Reich a donc décrit le fascisme comme un phénomène psychologique, social, économique et politique et l’a en même temps placé dans un contexte historique plus large. Une protection durable contre les développements fascistes n’était donc pas concevable pour lui sans une compréhension psycho-psychanalytique des processus sociaux, sans de sérieux changements dans l’éducation, la formation, la sexualité, sans surmonter les normes patriarcales. Il conclut donc en mars 1934, dans la postface de la deuxième édition de Psychologie de masse : « Si l’on essaie de changer seulement la structure des humains, la société y est rétive. Si l’on essaie de changer seulement la société, les humains y sont rétifs. Cela montre que rien ne peut être changé tout seul ».
D’actualité…
Le glissement politique actuel vers la droite a donné au classique de Reich une nouvelle brisance. Au moyen de ses thèses, on peut argumenter comme suit sur le succès électoral des partis d’extrême-droite : la gauche émancipatrice croit que les humains sont bons et sociaux. Elle propage donc la solidarité, l’équité, etc., en fin de compte la liberté et l’égalité. Mais elle ignore le fait que la grande majorité d’entre nous a été et est déformée psychologiquement par une socialisation oppressive, aliénante et autoritaire qui a commencé dans l’enfance. Cela tend à nous rendre antisociaux, injustes, insolidaires, destructeurs. Cela crée la peur de la liberté et de la confrontation avec le pouvoir en place, fait en sorte que l’on cherche plutôt des boucs émissaires pour une existence insatisfaisante, que l’on peut attaquer sans se mettre en danger. En 1933, c’était les Juifs et les communistes, aujourd’hui, ce sont surtout les réfugiés. Des études à long terme sur les attitudes autoritaires et d’extrême droite menées sur le “centre” à Leipzig ont montré en 2016 et 2018 respectivement : 80 % des Allemands ont au moins quelques attitudes xénophobes. L’agression autoritaire, le désir d’écraser les autres des personnages à structure autoritaire, caractérise près de 70 % de la population allemande.
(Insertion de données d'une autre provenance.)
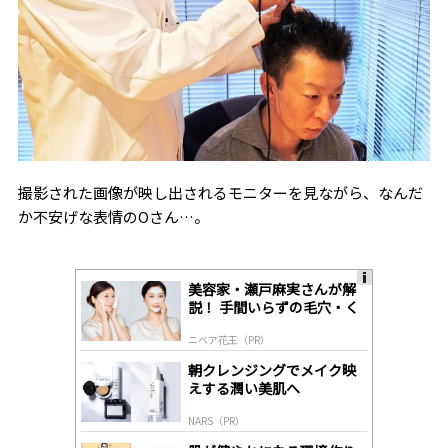
撮影された画像が映し出されるモニターを見ながら、なんだ
か不安げな表情のOさん…。
美容家・瀬戸麻実さんが解
A
説！ 手間いらずの毛穴・く
ds
すみケア
by
ニベア花王（PR）
lo
gl
朝クレンジングでメイク映
y
えする潤い美肌へ
NARS（PR）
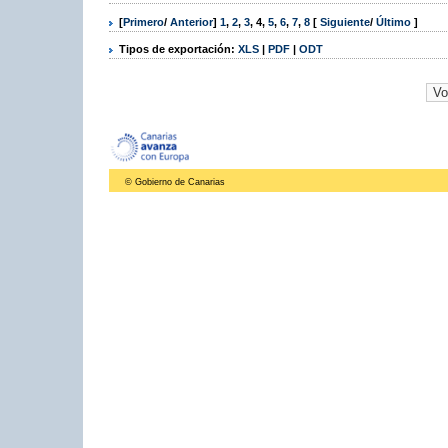
[
Primero
/
Anterior
]
1
,
2
,
3
,
4
,
5
,
6
,
7
,
8
[
Siguiente
/
Último
]
Tipos de exportación:
XLS
|
PDF
|
ODT
© Gobierno de Canarias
C’est précisément là que l’extrême-droite – inconsciemment – entre en jeu. En d’autres termes : alors que la gauche se tourne vers un humain idéal, qui n’existe pratiquement pas dans la réalité, l’extrême-droite récupère les masses dans leurs structures caractérielles autoritaires et destructrices – et gagne. Reich a écrit : « Ce n’est que lorsque la structure de la personnalité d’un « Führer » concorde avec les structures individuelles de masse de larges cercles, qu’un “Führer” peut entrer dans l’histoire ».